I loved the first two books in the trilogy so I definitely what to read this last one.
When he was in his late fifties, Michael Caine believed his glamorous, rags-to-riches Hollywood career had come to an end. The scripts being sent his way were worse and worse. When one script really disappointed, he called the producer to complain about the part. The producer said, “No, no, we don’t want you for the lover, we want you for the father.” Salvation came in the unlikely form of his old friend Jack Nicholson, who convinced him to give acting one more shot. What followed was not only an incredible personal transformation but also one of the most radical comebacks in film history. Learning to accept his new role both on camera and in his own life, Caine went on to win his second Oscar, be knighted by the queen, and deliver some of his best performances to date. Now he shares the spectacular story of his life, from his humble upbringing in London’s poverty-stricken Elephant and Castle, his military service, touching marriage and family life, and lively adventures with friends, to legendary meetings with fellow stars, forays as a restaurateur, and hilarious off-screen encounters from his glittering five-decade career. Caine brings his gift for storytelling and his insider’s view to a tale that is funny, warm, and deeply honest.
I’ve heard and seen Michael Caine in numerous wonderful interviews so I think I’ll give this a miss as I probably know his story well enough.

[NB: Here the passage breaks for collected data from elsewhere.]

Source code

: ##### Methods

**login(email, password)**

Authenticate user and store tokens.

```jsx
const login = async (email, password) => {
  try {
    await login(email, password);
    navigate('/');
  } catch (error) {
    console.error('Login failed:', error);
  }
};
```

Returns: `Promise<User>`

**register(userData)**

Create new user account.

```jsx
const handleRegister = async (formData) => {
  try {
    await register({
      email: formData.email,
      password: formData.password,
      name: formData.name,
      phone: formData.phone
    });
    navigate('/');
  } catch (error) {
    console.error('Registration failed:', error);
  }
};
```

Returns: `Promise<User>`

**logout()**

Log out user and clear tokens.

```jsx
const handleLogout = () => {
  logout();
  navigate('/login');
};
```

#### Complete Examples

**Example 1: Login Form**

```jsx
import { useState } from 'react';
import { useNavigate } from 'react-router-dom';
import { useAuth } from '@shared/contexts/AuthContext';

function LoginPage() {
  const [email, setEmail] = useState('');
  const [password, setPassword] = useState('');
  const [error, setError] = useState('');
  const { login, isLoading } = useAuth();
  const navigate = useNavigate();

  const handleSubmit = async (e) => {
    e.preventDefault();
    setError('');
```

Through her wildly popular television shows, her five bestselling cookbooks, her line of kitchenware, and her frequent media appearances, Nigella Lawson has emerged as one of the food world’s most seductive personalities. How to Eat is the book that started it all–Nigella’s signature, all-purposed cookbook, brimming with easygoing mealtime strategies and 350 mouthwatering recipes, from a truly sublime Tarragon French Roast Chicken to a totally decadent Chocolate Raspberry Pudding Cake. Here is Nigella’s total (and totally irresistible) approach to food–the book that lays bare her secrets for finding pleasure in the simple things that we cook and eat every day.
I like Nigella but I don’t need any new books by her at the moment.
Jane Moneypenny may project a cool, calm and collected image but her secret diary reveals a different story.
In the grip of an uncertain love affair and haunted by a dark family secret, the last thing she needs is a crisis at work. But the Secret Intelligence Service is in chaos and only a woman’s touch can save it. When Moneypenny finds herself alone on a highly charged Russian adventure she turns, with breathless intimacy, to writing a truly explosive private diary.
I really enjoyed the first book and I have the physical books so this is staying.
Books Removed 6 TBR total 961
I did enjoy doing this and as the pile is so large I’ll probably do another session during the week.